Questions à traiter:
**a)** D'après l'article sur l'Algérie et les Emirats, par quel moyen l'Algérie a-t-elle dénoncé les « agissements hostiles » attribués aux Emirats ?
**b)** Rédigez la suite de l'article sur l'Algérie et les Emirats, à partir de sa dernière phrase.

Extrait de texte:
★ ★ ★ ★ ★
L’Algérie dans la nasse des Emirats

C’est au travers d’une déclaration publique du Haut Conseil de sécurité que l’Algérie a dénoncé des « agissements hostiles » attribués aux Emirats. La situation est beaucoup plus grave et humiliante pour l’Algérie que ne le laisse croire cette déclaration.

Les Emirats, en fait, alimentent un nouveau front militaire hostile à l’Algérie, à ses frontières Sud, les plus vulnérables et les moins contrôlables. Sa fonction est à minima de se transformer en abcès de fixation paralysant encore plus l’Algérie et visant surtout son plus grand isolement au Sahel et une montée des hostilités à son égard. Dans cette région où, jusqu’alors prédominante, l’influence algérienne est en net recul, le but est d’ouvrir la voie à une reconfiguration des alliances notamment au profit du Maroc et d’Israël, les deux alliés stratégiques des Emirats.
★ ★ ★ ★ ★
Section des données:
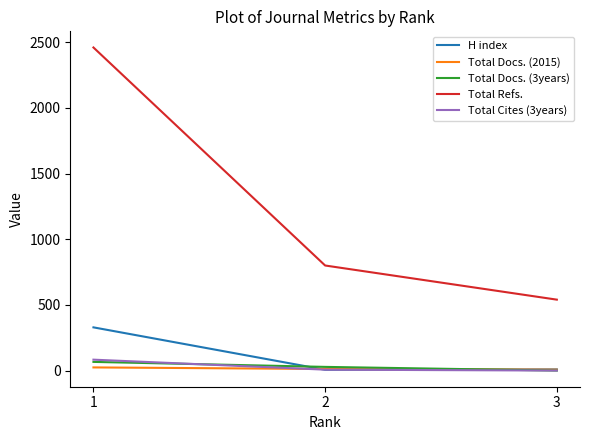

What is the sum of all Total Cites (3years) values?

90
★ ★ ★ ★ ★
Ensemble des réponses:
**a)** Par une déclaration publique du Haut Conseil de sécurité.

**b)**
Le 25 janvier, cette stratégie a connu son premier aboutissement: la junte malienne tout en s’attaquant avec une rare violence aux autorités algériennes, met fin unilatéralement aux accords d’Alger, et avec effet immédiat.

C’est le plus cuisant et le plus humiliant échec stratégique et diplomatique de l’Algérie depuis son indépendance.

Une impasse stratégique algérienne

C’est l’aboutissement d’une stratégie déployée à peu de frais par les Emirats. Ils n’ont fait que fructifier les impasses stratégiques dans lesquelles l’Algérie s’est elle-même enfermée. Ces impasses, c’est d’abord et surtout le résultat de l’incompétence, de la gabegie et de l’arrogance ignorante à l’égard des pays du Sahel qui ont fini par aboutir au basculement du Niger et du Mali dans l’opposition à l’Algérie alors qu’ils en étaient des alliés inconditionnels. C’est l’image et la perception de déliquescence renvoyée par l’Algérie au point de donner autorisation à des pays aux structures militaires pourtant très fragiles, de passer à des actes militaires hostiles à son encontre comme celui de la guerre du Mali contre les acteurs liés à l’Algérie, à ses frontières mêmes.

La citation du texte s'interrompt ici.